Sharing Success

Flavor and Memory

Since everyone is busy around the holidays, I thought I would keep things light by talking about the connection between good food and good feelings!

Of our five senses (see, hear, touch, smell, taste), smell and taste are hardwired directly into our memories. That is why intensely familiar aromas can instantly make us feel good by vividly recreating pleasant memories. I was recently reminded of this by Frank Chiodo, of Chiodo’s Ferro Cucina, in Warren, PA, who sent us an extraordinary gift … a cast iron pan belonging to his grandparents and this letter of explanation. We hope that you find it as moving as we have. – Tom


Flavor and Memory

In 1913, Luigi and Catharine (Kat a reen a) Chiodo (Key o doe) were wed in Hickory, on the Queen Creek, in Pennsylvania. Luigi was 26 years old and Catharine was 16. This black iron pan was one of their gifts. They had eight children, four and four, and were married almost 70 years. In those days, Papa built narrow railroads to move raw lumber from the forest to the main line. Nana cared for the home. When the trees were all gone, they tore up the track, tore down the lumber camp, and moved to another part of the forest, all for $1.00 an hour. Papa was a foreman.

When I was young, Nana would not cook with that iron pan over electric heat. She kept a gas stove in the basement.
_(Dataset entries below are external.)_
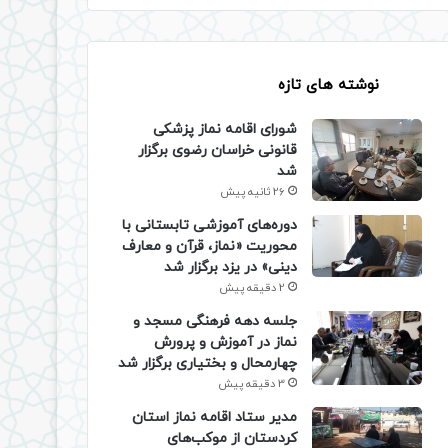
نوشته های تازه
شورای اقامه نماز پزشکی
قانونی خراسان رضوی برگزار
شد
26 ثانیه پیش
دوره‌های آموزشی تابستانی با
محوریت «نماز، قرآن و معارف
دینی» در یزد برگزار شد
2 دقیقه پیش
جلسه دهه فرهنگی مسجد و
نماز در آموزش و پرورش
چهارمحال و بختیاری برگزار شد
3 دقیقه پیش
مدیر ستاد اقامه نماز استان
کردستان از موکب‌های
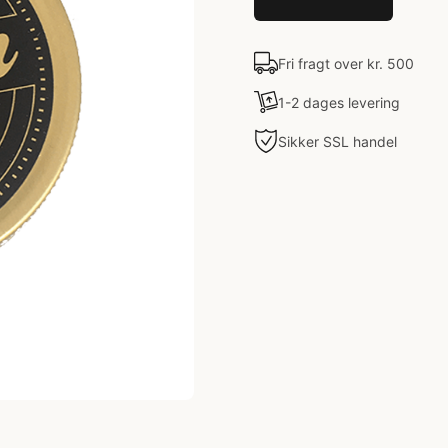
Fri fragt over kr. 500
1-2 dages levering
Sikker SSL handel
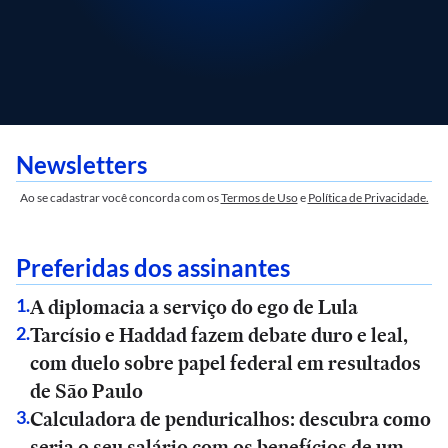
Newsletters
Ao se cadastrar você concorda com os
Termos de Uso
e
Política de Privacidade.
Preferidas dos assinantes
A diplomacia a serviço do ego de Lula
1
.
Tarcísio e Haddad fazem debate duro e leal,
2
.
com duelo sobre papel federal em resultados
de São Paulo
Calculadora de penduricalhos: descubra como
3
.
seria o seu salário com os benefícios de um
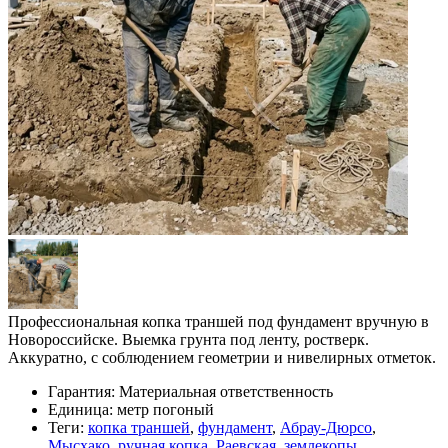
Профессиональная копка траншей под фундамент вручную в
Новороссийске. Выемка грунта под ленту, ростверк.
Аккуратно, с соблюдением геометрии и нивелирных отметок.
Гарантия:
Материальная ответственность
Единица:
метр погоный
Теги:
копка траншей
,
фундамент
,
Абрау-Дюрсо
,
Мысхако
,
ручная копка
,
Раевская
,
землекопы
,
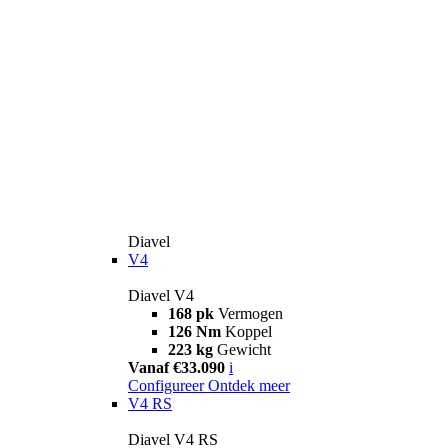
Diavel
V4
Diavel V4
168 pk
Vermogen
126 Nm
Koppel
223 kg
Gewicht
Vanaf €33.090
i
Configureer
Ontdek meer
V4 RS
Diavel V4 RS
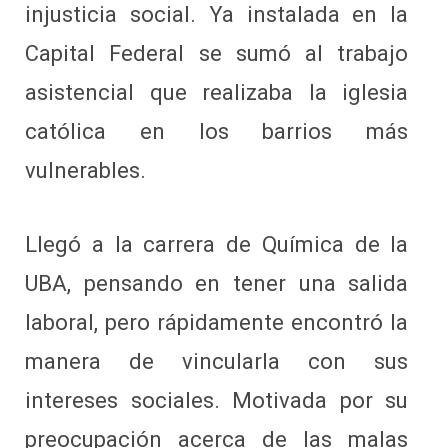
injusticia social. Ya instalada en la
Capital Federal se sumó al trabajo
asistencial que realizaba la iglesia
católica en los barrios más
vulnerables.
Llegó a la carrera de Química de la
UBA, pensando en tener una salida
laboral, pero rápidamente encontró la
manera de vincularla con sus
intereses sociales. Motivada por su
preocupación acerca de las malas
That pan fried pork chops for Papa at 5 AM. The whole house would fill with the aroma … what a way to wake up!

On Christmas Eve, the aromas of frying in deep oil rose up through the furnace ducts to fill every room with the smells of holiday meatballs, frying on one side and then the other before they went into the sauce. Also, crisp dough with sugar every Christmas was a favorite.

Every Easter morning, fried mortadella, onions, eggs and cheese for breakfast before Mass were to die for!

In summer, Papa grew peppers hot and sweet and Nana packed them. Every home should smell of fried peppers one week a year!

I also remember sausage, peppers, and potatoes being cooked over an open fire along the Queen Creek when we would go on a picnic. Catching trout and frying them in that old pan was also amazing.

I remember that pan preparing fried eggplant, Parma ham and fried tomatoes over penne. Leftover spaghetti pie, baked in the oven, then brought to the table in Nana’s old pan. Roasted garlic by the bulb or clove on canning day was like Italian “Chanel Nº 5.” We all loved it!

Except for my father, Frank, 78, the baby of their family, the Chiodos are all gone now: Luigi and Catharine, and their children Clara, John, Sylvio, Elane, Vickie, Anna, and Dan. May they rest in peace.

So with this pan I give you history. I give you tradition. I give you the legacy of a piece of iron which is worthless as scrap but priceless in the family stories it could tell, the hardships it has seen, the love it has passed across an old wooden table. It has provided thousands of pounds of food to fill hundreds of souls. Whenever you cook with it, their memory lives on! Cook well!